The hardening takes place thanks to the pressure created by the laser on the surface of a material and the subsequent propagation of the shock wave to a significantly greater depth. This procedure protects materials in such a way that a crack cannot spread at this depth, or only with a great difficulty. If a crack forms in a material hardened to only a small depth, it will fully break relatively fast. This does not apply to a material hardened by our method, and we thus make a crucial contribution to the safety of operation of the component or material.

At present in the centre, we are able to process components or parts with a size of one meter with a weight limit of 35 kilos. But of course, our ambition is to expand the possibilities so that we are able to arrive to and deal with a part the size of a turbine or a nuclear reactor, as it works for example in America. They have trucks there equipped with lasers similar to ours and in this way for example, containers for nuclear waste can be processed.

Do you help nuclear power plants with your expertise?

In cooperation with ČEZ, a. s. and Centrum výzkumu Řež s.r.o. we are developing a methodology for processing welded joints on the secondary circuit of the Temelín nuclear power plant.
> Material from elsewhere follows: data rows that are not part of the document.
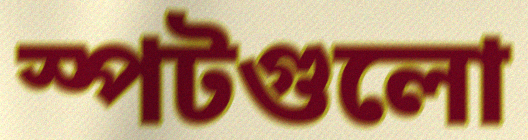
স্পটগুলোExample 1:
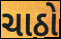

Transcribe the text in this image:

ચાઠો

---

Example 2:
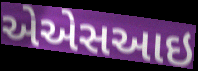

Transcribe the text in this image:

એએસઆઇ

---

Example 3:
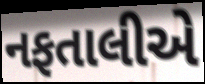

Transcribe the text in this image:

નફતાલીએ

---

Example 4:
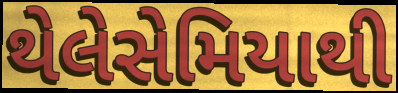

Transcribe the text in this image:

થેલેસેમિયાથી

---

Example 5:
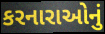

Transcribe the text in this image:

કરનારાઓનું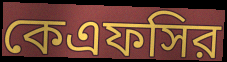
কেএফসিরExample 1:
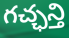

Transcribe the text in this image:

గచ్ఛన్తి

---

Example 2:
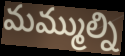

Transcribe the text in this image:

మమ్ముల్ని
These are with different phase compositions, which are then thoroughly inspected by non-destructive methods. Thanks to our processing, these welded joints can then have a higher resistance and as a result contribute to increasing the safety and reliability of the entire system.

You also use the method of shock peening for metal implants…
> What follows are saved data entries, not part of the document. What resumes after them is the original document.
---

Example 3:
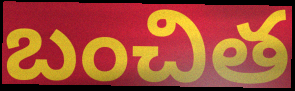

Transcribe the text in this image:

బంచిత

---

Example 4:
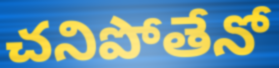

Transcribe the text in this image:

చనిపోతేనో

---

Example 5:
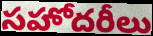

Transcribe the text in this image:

సహోదరీలు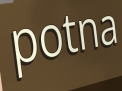
potna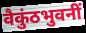
वैकुंठभुवनीं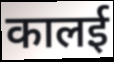
कालई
Together with hip joint manufacturers, we have been involved in solving their potential life extension.

Normally, implants last 20 to 25 years, which may not be ideal for younger patients. The disadvantage of artificial joints can be their weight, but also the lack of elasticity. While the bone has the 2-25 GPa flexibility module, the titanium used has the 115 GPa elasticity. This problem can be solved with 3D printing technology, where a more pliable structure can be printed, which is closer in properties to bone tissue. In combination with 3D printing, laser shock peening technology helps us solve critical areas where we expect an implant to rupture, and we hope to extend its life in the number of cycles to its double.
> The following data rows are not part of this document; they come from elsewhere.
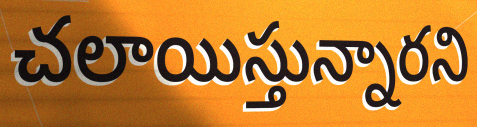
చలాయిస్తున్నారనిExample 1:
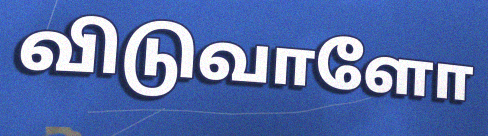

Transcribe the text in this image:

விடுவாளோ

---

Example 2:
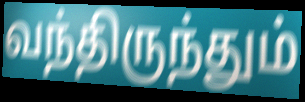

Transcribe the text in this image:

வந்திருந்தும்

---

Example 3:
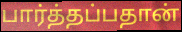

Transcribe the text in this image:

பார்த்தப்பதான்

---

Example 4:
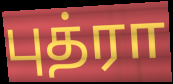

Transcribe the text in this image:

Are you planning further transfers of this expertise to medicine?

As part of other technologies being developed, such as surface functionalization, we have submitted a project together with the BIOCEV centre, the result of which should be a reduction in the occurrence of biofilms on materials. We specially focus on plastic surfaces that are used in medicine. We expect relatively groundbreaking solutions, where using the laser we create grooving on the surface of the plastic with the size of hundreds of nanometers, i.e. smaller than the bacteria. We started working on a project with the Technical University in Liberec, where they made a mould for injection of plastics for us, into which we created the mentioned textures. The evidence shows that on the surface designed by us e.g. staphylococcus aureus cannot keep well and does not multiply. The number of bacteria on this surface has decreased compared to the standard to just 0.3 per cent; such a structure could then be applied to the surface of the phone or the keyboard of the computer.

The HiLASE Centre (abbreviation for High Average Power Pulsed LASErs) is a scientific research centre of the Institute of Physics of the Czech Academy of Sciences. The main objective of the research is to develop new laser technologies – diode pumped solid state laser systems (DPSSLs) with high energy in the pulse and at the same time high repetition rate. The centre also tests the resistance of optical materials and conducts research on the hardening of the material surface by shock wave, precise cutting, drilling, welding, micromachining and surface cleaning.